Applying this definition to our asset in some examples:
  • Looking at the maximum DrawDown of -74.6 days in the last 5 years of Atlassian, we see it is relatively lower, thus worse in comparison to the benchmark SPY (-33.7 days)
  • Compared with SPY (-22.1 days) in the period of the last 3 years, the maximum reduction from previous high of -66.4 days is lower, thus worse.

MaxDuration:

'The Drawdown Duration is the length of any peak to peak period, or the time between new equity highs. The Max Drawdown Duration is the worst (the maximum/longest) amount of time an investment has seen between peaks (equity highs) in days.'

Using this definition on our asset we see for example:
  • Compared with the benchmark SPY (488 days) in the period of the last 5 years, the maximum time in days below previous high water mark of 817 days of Atlassian is higher, thus worse.
  • Compared with SPY (325 days) in the period of the last 3 years, the maximum days below previous high of 746 days is greater, thus worse.

AveDuration:

'The Drawdown Duration is the length of any peak to peak period, or the time between new equity highs.
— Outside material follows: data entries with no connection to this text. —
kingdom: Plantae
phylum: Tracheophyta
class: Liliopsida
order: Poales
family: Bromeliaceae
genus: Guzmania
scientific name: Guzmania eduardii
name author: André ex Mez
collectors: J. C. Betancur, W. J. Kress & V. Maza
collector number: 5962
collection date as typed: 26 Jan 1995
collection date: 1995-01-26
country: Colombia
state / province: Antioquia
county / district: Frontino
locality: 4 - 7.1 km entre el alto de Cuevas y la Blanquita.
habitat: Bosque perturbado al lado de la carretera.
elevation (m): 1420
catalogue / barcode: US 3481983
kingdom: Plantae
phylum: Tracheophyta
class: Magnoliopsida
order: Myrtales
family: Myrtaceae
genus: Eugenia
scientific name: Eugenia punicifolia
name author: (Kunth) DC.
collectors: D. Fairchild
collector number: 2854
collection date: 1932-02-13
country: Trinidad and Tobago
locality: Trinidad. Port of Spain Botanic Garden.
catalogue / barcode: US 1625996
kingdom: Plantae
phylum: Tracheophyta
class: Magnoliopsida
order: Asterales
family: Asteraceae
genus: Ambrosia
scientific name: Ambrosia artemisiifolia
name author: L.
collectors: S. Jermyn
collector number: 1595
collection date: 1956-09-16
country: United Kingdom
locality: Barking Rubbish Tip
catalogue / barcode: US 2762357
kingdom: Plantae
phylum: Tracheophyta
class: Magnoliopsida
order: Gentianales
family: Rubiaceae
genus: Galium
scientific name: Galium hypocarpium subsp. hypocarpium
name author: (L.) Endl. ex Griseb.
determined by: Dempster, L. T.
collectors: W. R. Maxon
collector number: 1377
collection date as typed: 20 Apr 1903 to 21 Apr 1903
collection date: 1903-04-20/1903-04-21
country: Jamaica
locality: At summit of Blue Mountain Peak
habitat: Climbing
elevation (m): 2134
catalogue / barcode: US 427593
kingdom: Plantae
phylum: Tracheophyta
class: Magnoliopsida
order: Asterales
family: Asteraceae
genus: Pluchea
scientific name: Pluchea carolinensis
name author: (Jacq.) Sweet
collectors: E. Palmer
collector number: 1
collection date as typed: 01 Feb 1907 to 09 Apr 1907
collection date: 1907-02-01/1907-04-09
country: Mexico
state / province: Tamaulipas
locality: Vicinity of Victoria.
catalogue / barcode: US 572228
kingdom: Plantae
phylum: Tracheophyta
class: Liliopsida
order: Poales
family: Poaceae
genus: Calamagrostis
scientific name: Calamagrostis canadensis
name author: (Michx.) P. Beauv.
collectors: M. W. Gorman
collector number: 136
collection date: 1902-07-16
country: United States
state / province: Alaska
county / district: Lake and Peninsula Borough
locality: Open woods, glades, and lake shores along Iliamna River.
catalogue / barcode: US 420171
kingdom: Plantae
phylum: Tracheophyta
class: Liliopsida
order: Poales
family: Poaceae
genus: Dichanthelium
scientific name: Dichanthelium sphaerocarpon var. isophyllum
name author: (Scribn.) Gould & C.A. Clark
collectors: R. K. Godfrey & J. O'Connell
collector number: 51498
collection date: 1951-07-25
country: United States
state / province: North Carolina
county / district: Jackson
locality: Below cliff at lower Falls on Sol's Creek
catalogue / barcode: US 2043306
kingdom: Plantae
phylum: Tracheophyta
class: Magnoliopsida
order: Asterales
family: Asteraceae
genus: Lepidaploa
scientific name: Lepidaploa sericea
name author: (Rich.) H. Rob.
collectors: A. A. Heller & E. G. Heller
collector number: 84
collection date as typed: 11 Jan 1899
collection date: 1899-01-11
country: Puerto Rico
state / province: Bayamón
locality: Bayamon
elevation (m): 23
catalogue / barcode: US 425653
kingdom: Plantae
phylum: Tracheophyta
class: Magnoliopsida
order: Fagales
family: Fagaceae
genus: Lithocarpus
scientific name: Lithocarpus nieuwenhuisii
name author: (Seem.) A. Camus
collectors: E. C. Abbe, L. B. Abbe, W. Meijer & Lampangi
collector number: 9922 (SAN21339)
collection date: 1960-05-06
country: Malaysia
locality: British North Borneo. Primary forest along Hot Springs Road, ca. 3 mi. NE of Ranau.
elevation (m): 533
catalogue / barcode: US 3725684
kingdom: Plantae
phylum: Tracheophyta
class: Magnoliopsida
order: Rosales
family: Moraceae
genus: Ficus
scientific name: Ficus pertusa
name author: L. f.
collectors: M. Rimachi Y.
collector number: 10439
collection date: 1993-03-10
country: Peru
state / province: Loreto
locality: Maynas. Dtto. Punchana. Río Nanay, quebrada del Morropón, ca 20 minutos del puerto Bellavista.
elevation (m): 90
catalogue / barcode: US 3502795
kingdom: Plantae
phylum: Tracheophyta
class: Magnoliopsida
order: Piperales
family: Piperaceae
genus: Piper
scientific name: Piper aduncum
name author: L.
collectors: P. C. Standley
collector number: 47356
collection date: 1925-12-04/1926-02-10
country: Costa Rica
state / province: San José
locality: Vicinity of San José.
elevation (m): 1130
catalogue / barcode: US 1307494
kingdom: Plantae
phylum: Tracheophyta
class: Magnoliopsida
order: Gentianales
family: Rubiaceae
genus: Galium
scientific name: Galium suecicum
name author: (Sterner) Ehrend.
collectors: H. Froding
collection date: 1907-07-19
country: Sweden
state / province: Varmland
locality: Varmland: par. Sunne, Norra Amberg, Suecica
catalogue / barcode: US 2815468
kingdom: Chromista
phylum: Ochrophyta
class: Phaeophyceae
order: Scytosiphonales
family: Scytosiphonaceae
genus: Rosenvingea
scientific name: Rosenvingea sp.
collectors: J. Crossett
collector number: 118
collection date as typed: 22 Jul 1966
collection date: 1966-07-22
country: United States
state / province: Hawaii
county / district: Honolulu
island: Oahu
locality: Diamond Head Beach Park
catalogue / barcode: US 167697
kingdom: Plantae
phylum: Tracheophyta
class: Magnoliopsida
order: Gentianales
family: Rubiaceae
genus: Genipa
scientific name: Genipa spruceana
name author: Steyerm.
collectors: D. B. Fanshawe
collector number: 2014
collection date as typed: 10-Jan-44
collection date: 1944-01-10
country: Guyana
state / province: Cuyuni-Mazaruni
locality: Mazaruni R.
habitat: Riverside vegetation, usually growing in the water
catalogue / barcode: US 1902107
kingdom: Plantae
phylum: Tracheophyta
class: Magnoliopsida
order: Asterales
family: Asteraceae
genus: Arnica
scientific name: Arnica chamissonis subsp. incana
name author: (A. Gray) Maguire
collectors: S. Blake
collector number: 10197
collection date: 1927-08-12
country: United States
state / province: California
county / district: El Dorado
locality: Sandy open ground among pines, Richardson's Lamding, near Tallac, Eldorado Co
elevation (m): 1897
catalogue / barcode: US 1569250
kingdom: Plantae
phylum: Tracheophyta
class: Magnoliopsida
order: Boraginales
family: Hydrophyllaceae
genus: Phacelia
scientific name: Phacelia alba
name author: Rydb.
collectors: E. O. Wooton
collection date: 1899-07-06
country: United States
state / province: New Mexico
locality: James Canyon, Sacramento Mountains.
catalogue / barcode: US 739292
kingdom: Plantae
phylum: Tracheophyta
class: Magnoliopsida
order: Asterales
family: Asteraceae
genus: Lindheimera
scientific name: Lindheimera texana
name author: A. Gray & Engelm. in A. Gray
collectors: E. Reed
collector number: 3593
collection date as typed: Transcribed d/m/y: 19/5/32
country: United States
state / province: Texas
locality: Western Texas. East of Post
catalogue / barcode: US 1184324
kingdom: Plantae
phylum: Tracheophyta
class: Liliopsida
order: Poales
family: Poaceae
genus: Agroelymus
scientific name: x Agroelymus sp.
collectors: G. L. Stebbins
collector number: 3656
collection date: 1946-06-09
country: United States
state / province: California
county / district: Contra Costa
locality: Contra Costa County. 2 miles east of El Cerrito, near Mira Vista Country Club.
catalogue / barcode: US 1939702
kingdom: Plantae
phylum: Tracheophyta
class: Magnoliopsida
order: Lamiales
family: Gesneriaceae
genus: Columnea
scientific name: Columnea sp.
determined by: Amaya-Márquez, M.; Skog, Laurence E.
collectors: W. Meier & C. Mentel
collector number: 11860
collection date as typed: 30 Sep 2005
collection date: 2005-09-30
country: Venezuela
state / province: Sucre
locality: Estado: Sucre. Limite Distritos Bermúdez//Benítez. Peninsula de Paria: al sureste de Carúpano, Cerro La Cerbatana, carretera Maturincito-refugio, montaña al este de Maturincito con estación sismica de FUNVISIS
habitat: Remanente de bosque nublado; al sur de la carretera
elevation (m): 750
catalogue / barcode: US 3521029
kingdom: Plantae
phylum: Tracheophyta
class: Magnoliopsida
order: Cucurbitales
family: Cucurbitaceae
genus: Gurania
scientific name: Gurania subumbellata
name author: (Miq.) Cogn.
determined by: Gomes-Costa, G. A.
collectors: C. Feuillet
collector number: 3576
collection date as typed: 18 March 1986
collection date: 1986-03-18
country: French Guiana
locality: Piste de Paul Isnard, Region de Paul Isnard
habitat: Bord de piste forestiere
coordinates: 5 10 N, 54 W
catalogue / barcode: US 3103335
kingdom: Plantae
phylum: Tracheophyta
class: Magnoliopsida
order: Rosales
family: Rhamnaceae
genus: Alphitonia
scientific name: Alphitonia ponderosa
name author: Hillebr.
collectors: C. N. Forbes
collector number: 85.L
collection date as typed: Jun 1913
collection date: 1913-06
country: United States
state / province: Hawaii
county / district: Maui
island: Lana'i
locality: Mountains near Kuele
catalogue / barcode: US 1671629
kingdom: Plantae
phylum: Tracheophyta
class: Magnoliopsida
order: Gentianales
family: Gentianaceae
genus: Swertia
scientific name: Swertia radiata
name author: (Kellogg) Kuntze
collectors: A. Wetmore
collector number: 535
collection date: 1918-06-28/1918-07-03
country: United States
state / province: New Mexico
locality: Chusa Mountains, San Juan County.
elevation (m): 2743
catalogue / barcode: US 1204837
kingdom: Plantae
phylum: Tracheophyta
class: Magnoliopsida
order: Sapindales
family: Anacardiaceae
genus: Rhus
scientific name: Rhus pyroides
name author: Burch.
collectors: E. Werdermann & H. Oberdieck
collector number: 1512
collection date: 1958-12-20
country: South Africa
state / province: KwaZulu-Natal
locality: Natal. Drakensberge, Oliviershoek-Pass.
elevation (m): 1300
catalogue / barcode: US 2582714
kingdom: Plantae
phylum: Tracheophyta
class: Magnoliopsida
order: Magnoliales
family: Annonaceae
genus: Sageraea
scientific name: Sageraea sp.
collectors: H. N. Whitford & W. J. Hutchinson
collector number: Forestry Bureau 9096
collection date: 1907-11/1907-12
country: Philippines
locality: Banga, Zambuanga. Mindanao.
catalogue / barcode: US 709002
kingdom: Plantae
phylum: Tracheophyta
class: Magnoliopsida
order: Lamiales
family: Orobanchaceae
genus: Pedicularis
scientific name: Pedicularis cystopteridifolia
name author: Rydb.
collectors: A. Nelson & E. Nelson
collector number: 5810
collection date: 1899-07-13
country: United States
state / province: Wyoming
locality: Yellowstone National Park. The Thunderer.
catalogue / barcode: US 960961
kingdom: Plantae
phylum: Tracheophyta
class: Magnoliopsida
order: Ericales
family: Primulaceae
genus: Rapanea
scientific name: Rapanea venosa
The Avg Drawdown Duration is the average amount of time an investment has seen between peaks (equity highs), or in other terms the average of time under water of all drawdowns. So in contrast to the Maximum duration it does not measure only one drawdown event but calculates the average of all.'

Applying this definition to our asset in some examples:
  • The average time in days below previous high water mark over 5 years of Atlassian is 288 days, which is greater, thus worse compared to the benchmark SPY (122 days) in the same period.
  • Compared with SPY (89 days) in the period of the last 3 years, the average time in days below previous high water mark of 373 days is higher, thus worse.

Performance (YTD)

Historical returns have been extended using synthetic data.

Allocations ()

Allocations

Returns (%)

  • Note that yearly returns do not equal the sum of monthly returns due to compounding.
  • Performance results of Atlassian are hypothetical and do not account for slippage, fees or taxes.